Primeras recepciones

Residencia en la tierra —publicada por primera vez completa en 1935 en Madrid— nunca dejó de ser considerada, en los círculos de avanzada literaria, como uno de los textos decisivos de Neruda y, paulatinamente, de la poesía de nuestro tiempo. Baste recordar la tirada aparte de «Tres Cantos Materiales» que, como homenaje a Neruda, realizaron los más relevantes poetas españoles de la Generación del 27 —entre ellos, Aleixandre, Alberti, García Lorca, Cernuda— y las palabras con que Gabriela Mistral —que estaba fuera de Chile— recibió la aparición de Residencia en la tierra: «La poesía última… de la América debe a Neruda cosa tan importante como una justificación de sus hazañas parciales. Neruda viene detrás de varios oleajes poéticos de ensayo, como una marejada mayor que arroja en la costa la entraña entera del mar, que las otras dieron en brazada pequeña o resaca incompleta».

En Chile —donde la vanguardia se dio más en una práctica poética dispersa que en la formación de grupos en torno a manifiestos— uno de los defensores de la poesía nueva, Arturo Aldunate Phillips, llegó incluso a extrañarse de que los poemas de este libro no fueran considerados «al mismo tiempo sencillos y fáciles de asimilar desde el primer momento». Para este ingeniero y lector entusiasta de las vanguardias «sobre la tierra ferozmente removida (por la primera guerra mundial, la revolución rusa, la mexicana, la crisis económica de 1929) han nacido los valores artísticos definitivos de la época, que han captado lo real que existía en esas inquietudes y angustias y han creado obras de arte verdaderas».

Distinta fue la reacción de la crítica literaria oficial, retenida en modelos institucionalizados de hacer y leer poesía. Alone —admirador de Crepusculario y todavía, aunque ya con reservas, de los Veinte poemas— exclamaba ante Residencias: «La verdad, el bien, la belleza. Antes se sabía lo que eran, antes había normas inmortales y arquetipos. Antes se sabía y se creía. Ahora…», pero no dejaba de percibir —sombríamente inquieto— de que en esta escritura se producía la dispersión del yo y se alcanzaba a divisar «el caos poético —o antipoético— en que el mundo se sumergió después de la Gran Guerra».

Años de producción

Los poemas de Residencia en la tierra fueron escritos entre 1925 y 1935 en diversas y alejadas regiones de la Tierra: en Chile, en algunas colonias europeas del Lejano Oriente, en Argentina, en España, es decir, en las periferias de la sociedad moderna.

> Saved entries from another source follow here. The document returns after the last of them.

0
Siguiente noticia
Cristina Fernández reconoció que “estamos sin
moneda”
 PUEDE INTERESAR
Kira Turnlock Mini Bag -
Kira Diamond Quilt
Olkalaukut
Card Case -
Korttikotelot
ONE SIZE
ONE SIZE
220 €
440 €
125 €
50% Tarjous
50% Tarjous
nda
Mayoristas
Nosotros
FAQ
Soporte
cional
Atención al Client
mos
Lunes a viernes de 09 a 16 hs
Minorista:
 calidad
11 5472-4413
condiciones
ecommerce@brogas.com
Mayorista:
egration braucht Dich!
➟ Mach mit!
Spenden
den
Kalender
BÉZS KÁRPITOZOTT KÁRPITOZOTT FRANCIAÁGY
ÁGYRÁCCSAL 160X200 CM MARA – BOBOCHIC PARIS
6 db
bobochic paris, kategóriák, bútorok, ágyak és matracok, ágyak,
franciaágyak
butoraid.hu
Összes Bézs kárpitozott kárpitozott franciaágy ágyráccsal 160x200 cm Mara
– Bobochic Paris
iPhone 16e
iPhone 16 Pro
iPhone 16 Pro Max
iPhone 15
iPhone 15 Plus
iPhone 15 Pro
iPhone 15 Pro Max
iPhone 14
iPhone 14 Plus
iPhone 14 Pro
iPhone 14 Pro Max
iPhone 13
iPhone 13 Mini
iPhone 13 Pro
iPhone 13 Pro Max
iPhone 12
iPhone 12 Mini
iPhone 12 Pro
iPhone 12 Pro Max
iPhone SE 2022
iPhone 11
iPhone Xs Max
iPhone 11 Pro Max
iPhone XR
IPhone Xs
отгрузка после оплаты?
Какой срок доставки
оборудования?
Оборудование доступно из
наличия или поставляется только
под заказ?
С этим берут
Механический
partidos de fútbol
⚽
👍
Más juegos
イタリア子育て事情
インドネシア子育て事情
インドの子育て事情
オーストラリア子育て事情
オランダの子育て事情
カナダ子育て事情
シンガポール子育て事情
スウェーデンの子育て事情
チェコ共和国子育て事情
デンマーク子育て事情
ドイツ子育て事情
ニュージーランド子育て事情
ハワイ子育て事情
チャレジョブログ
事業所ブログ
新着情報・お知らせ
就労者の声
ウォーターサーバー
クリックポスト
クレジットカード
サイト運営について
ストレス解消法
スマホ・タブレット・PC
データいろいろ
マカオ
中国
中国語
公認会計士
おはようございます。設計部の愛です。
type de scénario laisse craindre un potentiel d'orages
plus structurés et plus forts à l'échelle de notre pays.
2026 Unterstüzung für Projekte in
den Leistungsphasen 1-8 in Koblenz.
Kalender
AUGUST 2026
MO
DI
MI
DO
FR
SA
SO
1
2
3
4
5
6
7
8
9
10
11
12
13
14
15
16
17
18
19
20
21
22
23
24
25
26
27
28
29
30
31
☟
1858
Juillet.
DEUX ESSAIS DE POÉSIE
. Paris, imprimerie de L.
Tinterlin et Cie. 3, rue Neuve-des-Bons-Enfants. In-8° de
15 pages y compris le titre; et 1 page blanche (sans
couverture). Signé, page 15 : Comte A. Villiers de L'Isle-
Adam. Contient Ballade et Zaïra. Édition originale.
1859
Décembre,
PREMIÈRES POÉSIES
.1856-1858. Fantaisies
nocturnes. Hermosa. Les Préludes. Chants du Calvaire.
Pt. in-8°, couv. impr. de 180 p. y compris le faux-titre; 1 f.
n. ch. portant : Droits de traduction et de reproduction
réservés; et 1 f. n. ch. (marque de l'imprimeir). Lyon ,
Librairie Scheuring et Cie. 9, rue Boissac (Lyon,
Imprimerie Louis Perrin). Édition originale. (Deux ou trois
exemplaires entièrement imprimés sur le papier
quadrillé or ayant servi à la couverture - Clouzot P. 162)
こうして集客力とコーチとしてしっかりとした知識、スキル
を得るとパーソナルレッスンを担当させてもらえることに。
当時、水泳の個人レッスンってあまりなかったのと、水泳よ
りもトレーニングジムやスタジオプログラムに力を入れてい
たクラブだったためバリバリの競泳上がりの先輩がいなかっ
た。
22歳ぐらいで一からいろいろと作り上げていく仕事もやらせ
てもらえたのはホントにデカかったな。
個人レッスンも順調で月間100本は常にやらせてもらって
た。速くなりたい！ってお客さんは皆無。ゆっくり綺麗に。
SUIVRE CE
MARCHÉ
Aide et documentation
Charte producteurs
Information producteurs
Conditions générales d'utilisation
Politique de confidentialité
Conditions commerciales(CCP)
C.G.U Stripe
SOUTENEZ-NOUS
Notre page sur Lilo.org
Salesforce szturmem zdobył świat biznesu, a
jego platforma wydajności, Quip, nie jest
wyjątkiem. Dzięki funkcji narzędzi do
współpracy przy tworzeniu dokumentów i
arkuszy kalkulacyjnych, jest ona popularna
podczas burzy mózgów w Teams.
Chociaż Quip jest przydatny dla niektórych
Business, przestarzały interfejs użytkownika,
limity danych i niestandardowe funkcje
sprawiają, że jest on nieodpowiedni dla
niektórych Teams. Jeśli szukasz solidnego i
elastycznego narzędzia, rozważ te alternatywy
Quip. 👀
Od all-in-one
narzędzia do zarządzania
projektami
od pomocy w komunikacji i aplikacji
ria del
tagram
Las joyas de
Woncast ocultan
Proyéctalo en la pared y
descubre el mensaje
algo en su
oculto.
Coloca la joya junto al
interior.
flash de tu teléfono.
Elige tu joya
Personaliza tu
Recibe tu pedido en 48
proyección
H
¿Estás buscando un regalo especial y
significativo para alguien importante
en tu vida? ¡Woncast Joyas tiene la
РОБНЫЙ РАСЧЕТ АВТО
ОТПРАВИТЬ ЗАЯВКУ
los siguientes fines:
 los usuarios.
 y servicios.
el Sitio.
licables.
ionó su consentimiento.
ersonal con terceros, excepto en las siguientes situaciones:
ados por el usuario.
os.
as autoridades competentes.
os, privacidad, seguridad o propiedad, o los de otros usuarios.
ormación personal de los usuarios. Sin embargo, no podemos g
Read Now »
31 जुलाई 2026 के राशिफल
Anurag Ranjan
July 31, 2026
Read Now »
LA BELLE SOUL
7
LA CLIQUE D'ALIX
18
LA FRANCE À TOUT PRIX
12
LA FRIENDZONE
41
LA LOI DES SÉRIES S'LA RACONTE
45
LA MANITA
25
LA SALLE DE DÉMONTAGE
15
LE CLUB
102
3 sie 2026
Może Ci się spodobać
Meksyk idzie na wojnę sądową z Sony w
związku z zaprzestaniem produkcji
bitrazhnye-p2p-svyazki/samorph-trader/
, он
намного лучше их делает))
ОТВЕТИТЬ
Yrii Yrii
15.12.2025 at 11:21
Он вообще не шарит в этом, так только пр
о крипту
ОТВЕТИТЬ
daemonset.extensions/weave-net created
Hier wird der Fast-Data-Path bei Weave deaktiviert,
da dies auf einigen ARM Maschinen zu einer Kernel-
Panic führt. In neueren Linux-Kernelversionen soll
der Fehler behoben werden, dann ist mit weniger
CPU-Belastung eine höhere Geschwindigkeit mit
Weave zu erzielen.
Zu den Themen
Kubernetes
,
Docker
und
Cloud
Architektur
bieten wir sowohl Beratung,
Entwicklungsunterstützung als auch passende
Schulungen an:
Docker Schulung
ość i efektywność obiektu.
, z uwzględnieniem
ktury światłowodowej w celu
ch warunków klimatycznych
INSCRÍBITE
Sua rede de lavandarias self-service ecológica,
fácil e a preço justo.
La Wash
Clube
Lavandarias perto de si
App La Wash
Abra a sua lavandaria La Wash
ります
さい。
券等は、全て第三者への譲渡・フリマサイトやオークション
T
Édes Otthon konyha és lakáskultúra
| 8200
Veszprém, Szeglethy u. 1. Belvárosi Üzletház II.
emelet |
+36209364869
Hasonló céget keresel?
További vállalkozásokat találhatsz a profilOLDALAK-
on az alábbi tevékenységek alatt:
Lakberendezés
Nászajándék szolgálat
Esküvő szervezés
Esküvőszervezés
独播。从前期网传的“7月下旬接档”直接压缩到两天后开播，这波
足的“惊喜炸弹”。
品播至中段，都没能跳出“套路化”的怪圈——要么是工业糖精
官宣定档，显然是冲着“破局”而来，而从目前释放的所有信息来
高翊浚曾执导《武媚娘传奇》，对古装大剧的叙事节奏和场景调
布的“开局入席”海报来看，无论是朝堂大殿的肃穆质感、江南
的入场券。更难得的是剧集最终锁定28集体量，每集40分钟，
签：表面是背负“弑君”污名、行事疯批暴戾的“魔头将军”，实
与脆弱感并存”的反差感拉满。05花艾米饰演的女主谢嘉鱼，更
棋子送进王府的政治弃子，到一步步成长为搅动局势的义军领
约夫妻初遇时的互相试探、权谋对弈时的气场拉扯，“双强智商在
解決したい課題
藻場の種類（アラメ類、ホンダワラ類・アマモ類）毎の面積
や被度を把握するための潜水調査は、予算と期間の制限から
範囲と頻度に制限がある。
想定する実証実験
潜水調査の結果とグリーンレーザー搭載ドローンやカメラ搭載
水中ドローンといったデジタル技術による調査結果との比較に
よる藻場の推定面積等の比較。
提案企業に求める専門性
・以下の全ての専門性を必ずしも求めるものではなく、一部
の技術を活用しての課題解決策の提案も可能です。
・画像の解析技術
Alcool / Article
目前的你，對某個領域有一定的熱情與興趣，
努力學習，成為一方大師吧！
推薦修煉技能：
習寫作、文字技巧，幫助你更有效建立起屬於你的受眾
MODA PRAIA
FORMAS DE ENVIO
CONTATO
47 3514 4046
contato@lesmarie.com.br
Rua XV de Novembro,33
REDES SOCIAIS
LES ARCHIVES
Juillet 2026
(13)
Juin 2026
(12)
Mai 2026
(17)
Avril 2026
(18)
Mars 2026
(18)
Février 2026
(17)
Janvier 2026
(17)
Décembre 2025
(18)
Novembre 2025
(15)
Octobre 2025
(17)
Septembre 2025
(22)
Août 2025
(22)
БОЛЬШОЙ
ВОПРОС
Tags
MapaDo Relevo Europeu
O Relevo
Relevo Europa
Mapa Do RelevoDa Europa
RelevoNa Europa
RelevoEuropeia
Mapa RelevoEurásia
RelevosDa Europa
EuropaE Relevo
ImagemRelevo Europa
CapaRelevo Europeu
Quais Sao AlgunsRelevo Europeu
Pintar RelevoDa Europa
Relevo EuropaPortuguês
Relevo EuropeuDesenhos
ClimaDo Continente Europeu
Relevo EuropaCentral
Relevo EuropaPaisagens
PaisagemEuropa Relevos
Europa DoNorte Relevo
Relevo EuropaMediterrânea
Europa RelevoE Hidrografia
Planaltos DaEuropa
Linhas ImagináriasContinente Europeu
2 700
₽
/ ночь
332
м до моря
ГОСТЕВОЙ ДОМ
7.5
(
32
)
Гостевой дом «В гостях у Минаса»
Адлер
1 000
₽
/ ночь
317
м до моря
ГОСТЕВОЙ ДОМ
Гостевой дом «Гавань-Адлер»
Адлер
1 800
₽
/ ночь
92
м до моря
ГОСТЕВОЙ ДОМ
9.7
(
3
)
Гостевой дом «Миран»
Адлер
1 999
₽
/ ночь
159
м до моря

La vida de Neruda era particularmente difícil en ese entonces. Pese al triunfo literario de Veinte poemas de amor y una canción desesperada —en que no sólo la juventud reconocía la expresión de su erotismo— el poeta pasaba por graves problemas económicos y sobre todo afectivos. El último verso de «Una canción desesperada» representaba emblemáticamente su situación: era «la hora de partir. ¡Oh abandonado!».

Pero su puesto de cónsul honorario no estaba en París —capital del siglo XIX y, en esos momentos, centro de renovación artística internacional—, sino en el otro extremo del mundo: en Rangún, Colombo, Batavia, Singapur. Desde la bahía de Bengala escribe a un amigo: «Tengo que decirle, huyo de Birmania y espero que sea para siempre. No voy muy lejos: Ceylán, distante para usted, para mí la misma latitud, el mismo clima, la misma suerte… Ahora, preparémonos al horror de estas colonias de abandono, tomemos el primer whisky and soda o chota pegg… Beber con ferocidad, el calor, olas, fiebres. Enfermos y alcohólicos por todas partes». Más tarde —hacia 1962— el poeta recuerda en sus Memorias: «La verdadera soledad la conocí en aquellos días y años de Wellawatha… Entre los ingleses vestidos de smoking todas las noches y los hindúes inalcanzables en su fabulosa inmensidad, yo no podía elegir sino la soledad, y de ese modo aquella época ha sido la más solitaria de mi vida».

Pero la escritura poética no es mera ilustración de la vida del poeta ni de su época. No es un simple reflejo o representación pasiva de experiencias o ideas anteriores a la escritura. Parece más bien producción de (no) sentido —conocimiento, desconocimiento, conocimiento de una ilusión, ilusión de un conocimiento—, trabajo con los materiales de la experiencia y con los signos.